Although the wind speeds may be extreme to some, note that the target speed is 4 MPH—a relatively fast walk—and that the distance to the target is a mere 400 yards. For the extreme precision shooter, we may encounter moving targets at ranges of 600-700 yards.

Using a slow walking pace of 2.5 MPH, moving with the direction of a left-to-right 25 MPH wind, at a range of 700 yards, our lead would equate to -2.7 MILs. Decreasing the wind velocity to a mere 15 MPH, we will need a lead of -0.9 MILs.

As a rule of thumb, with most .308 loads, the following formula will work for targets at a distance of 500 yards or less, moving at right angles to the line of fire:

Lead in MILs = target speed (MPH) * 0.6

Typical human/target speeds

• Slow patrol = 0.8 mph
• Fast patrol = 1.3 mph
• Slow walk = 2.5 mph
• Fast walk = 3.7 mph
• Jogging = 6 mph
• Fast run = 11 mph

Considering human/target speeds on an average walk or stroll, the negative leads may not be as great. But as a sniper/precision shooter, we know that shots in wind, on a moving target, are often a miss on the first shot, and after the target knows that it is being engaged, it will begin to run or jog.

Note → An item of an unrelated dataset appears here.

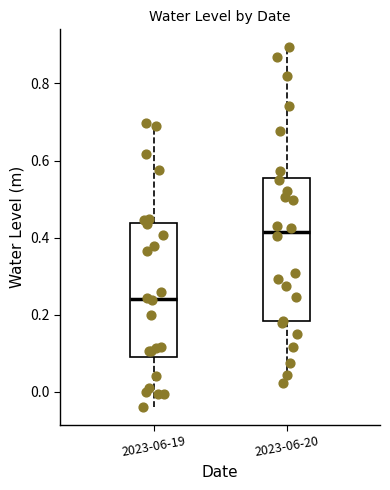

Reading left to right, transcribe this box plot: for each box, give where its median line is, the range the box spans, and where its two whiskers end, as read against the y-axis. The values are not printed on the chart, so give them approximately, as read against the axis.

2023-06-19: median 0.24, box 0.10 to 0.44, whiskers -0.04 to 0.70
2023-06-20: median 0.42, box 0.18 to 0.56, whiskers 0.02 to 0.90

Looking at several data charts and mathematical target lead tables of several bullets, I have found that a ‘negative lead’ will greatly apply at wind velocities exceeding 30 MPH, when the target is moving at a slow to fast walk, and also with a wind velocity of 10 MPH, when the target speeds are at a slow patrol.

The shooter should also be aware of time considerations when engaging moving targets. The bullet does not leave the barrel as soon as the sear releases; rather, there is a delay between the release of the sear and the bullet exiting the barrel. During this time, any movement can move the firearm off target, and so this time should be minimized, especially for firearms that will be fired from an unsupported standing position. This delay can be broken down into three sections, the lock time, bullet dwell time, and shooter reaction time.

These time considerations are extremely important to a shooter engaging moving targets using formulas or ballistic calculators. Formulas and ballistic calculators do not account for time considerations, but instead are only true/correct when the bullet clears the tip of the muzzle.

Lock time

Lock time is the time between the release of the sear and the ignition of the cartridge. A lengthy lock time gives time for the shooter to drift off target, and so it is advantageous to minimize the lock time, and thus reduce the window for error. Reductions in lock time are generally performed by lightening parts that move as part of the firing operation, such as the hammer and firing pin or striker, and using a more powerful spring. Further reductions in lock time, to near-zero levels, can be achieved with electrical primers.

Dwell time (in regards to the bullet)

The bullet dwell time is the time between cartridge ignition and the time the bullet leaves the barrel. Like lock time, dwell time is a window for error, and can be minimized with a faster bullet or a shorter barrel. In some cases, a shorter barrel is desired to reduce dwell time, but without losing the sight radius of a longer barrel. In this case, a sight extension tube, or bloop tube, can be used. This is a tube that fits on the muzzle end of the barrel, providing support for the front sight, but that is bored much larger than bore diameter. This provides the sight plane of a long barrel with less weight and dwell time.

Shooter reaction time

The time that it takes the shooter to visually see the target intersect the desired hold in the reticle, and the time it takes the shooter to fire, is shooter time. Some shooters may perceive things differently or may have faster reaction times than others. This variance in reaction time can be seen greatly in the elder and younger shooters. Typically, the younger shooter will have less shooter reaction time than the elder shooter.